Transcribed page contents:
---

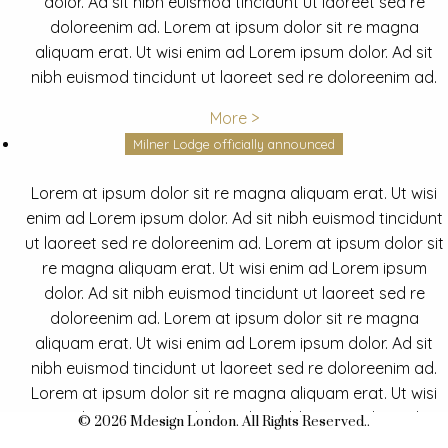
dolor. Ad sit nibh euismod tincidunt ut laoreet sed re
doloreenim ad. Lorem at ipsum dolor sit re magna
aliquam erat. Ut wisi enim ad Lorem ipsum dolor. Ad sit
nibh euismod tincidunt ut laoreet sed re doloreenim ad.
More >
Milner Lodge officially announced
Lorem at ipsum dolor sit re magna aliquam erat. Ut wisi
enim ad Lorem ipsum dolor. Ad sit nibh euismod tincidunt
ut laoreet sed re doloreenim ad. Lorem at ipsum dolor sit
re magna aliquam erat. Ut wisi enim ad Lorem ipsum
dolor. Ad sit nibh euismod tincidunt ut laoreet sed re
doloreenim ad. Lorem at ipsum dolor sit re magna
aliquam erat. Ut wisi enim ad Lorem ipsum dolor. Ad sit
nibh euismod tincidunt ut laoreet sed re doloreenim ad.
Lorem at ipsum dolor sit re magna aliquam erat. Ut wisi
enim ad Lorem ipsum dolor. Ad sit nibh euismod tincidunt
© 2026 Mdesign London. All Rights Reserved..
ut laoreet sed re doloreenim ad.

---

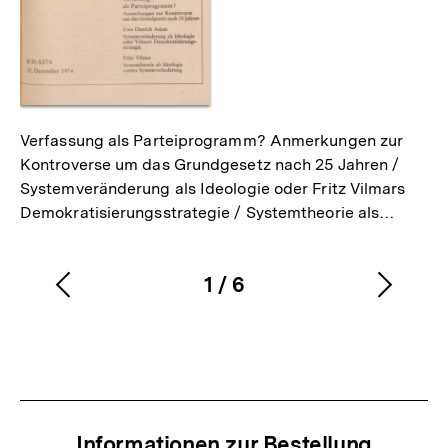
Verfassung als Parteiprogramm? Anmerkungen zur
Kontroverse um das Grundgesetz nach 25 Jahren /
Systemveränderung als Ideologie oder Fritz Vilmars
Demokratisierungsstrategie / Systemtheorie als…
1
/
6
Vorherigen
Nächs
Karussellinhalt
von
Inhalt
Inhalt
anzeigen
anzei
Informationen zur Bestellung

---

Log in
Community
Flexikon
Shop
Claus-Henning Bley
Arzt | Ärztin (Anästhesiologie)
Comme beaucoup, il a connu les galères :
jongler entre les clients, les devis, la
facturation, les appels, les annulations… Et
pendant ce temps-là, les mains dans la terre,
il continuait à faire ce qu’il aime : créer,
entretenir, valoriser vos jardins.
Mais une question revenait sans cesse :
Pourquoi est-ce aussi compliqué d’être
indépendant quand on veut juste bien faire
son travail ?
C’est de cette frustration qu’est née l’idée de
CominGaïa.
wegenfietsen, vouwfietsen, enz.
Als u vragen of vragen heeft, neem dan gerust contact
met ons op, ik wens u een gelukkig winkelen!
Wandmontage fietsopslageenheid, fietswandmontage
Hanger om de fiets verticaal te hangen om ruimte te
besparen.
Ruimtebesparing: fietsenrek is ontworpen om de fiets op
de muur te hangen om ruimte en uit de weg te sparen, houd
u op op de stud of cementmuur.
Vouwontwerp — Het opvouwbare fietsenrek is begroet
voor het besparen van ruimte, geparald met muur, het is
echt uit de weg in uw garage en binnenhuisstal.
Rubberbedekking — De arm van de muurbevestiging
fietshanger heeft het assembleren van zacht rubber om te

---

TASK GOAL:
Give only the number of lines in the records that include the word "heeft".

WRITTEN SOLUTION:
2